Ulster Bank gets €19m judgment against two brothers over investment loans

Tim Healy

ULSTER Bank today got €19m judgment orders against two brothers over unpaid loans given to them mainly for investment purposes.

The bank says it gave the loans to Anthony Deane, Brighton Road, Foxrock, Dublin, and Sean Deane, Cappadoo, Clane, Co Kildare, in 2008 but which have not been repaid.







The loans included €10.4M to fund tax expenses and pay for costs in relation to a Bank of Ireland Brussels investment and also to fund an investment in the UK.







Another €3.37m was provided to fund the purchase of 34 apartments in Rathfarnham, Dublin, while €550,000 was to be used to fund interest on the loan facility.







Their total indebtedness came to around €19m when guarantees they gave for each other's liabilities were taken into account.







In the Commercial Court, Mr Justice Brian McGovern ruled the bank was entitled to summary judgment.







The Deanes, he said, made much of the fact that they were assured the bank only expected payment out of the proceeds of the sale of dwellings which were being constructed by their company, Deane Homes Ltd. The Deanes understood it was a long term relationship and the bank would be repaid when furnished dwellings were sold.







The judge said he was quite satisfied this was the understanding of the parties when they entered into the agreement but there was nothing to suggest that such an understanding had acquired the status of a legal obligation. It was, Mr Justice McGovern said merely aspirational.

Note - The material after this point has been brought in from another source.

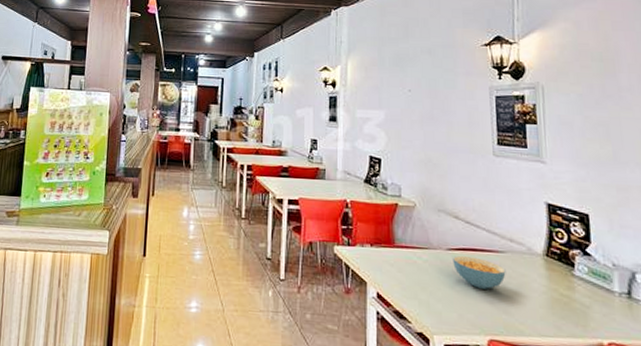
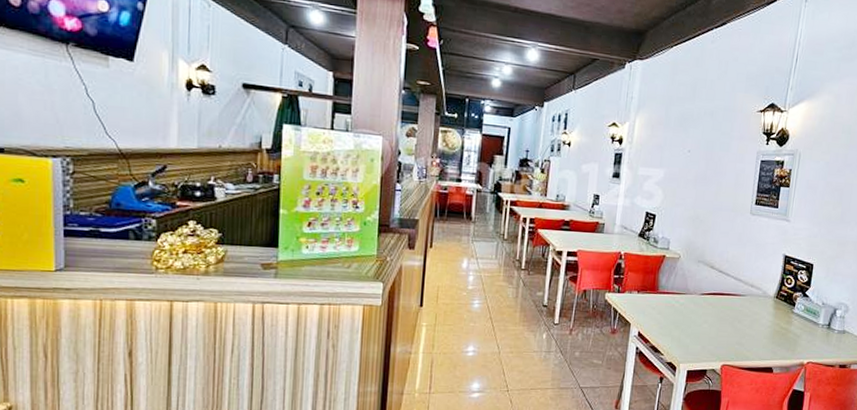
cereal bowl: present [453,256,506,289] -> none [704,299,744,326]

The monies, the judge said, were loaned on the basis of facility letters which were clear on their face and which were payable on demand.







The Deanes had claimed they were entitled to defend the case on the basis of a side agreement reached with the bank that the loans were due only on the occasion of the sale of sites at Stocking Lane, Dublin.







The judge said the defendants had offered no evidence other than verbal discussions which they say altered the terms of the facility letters but such evidence was inadmissable. The defendants he said had simply not been able to point to any written document or any facts which go any way near to establishing a collateral agreement.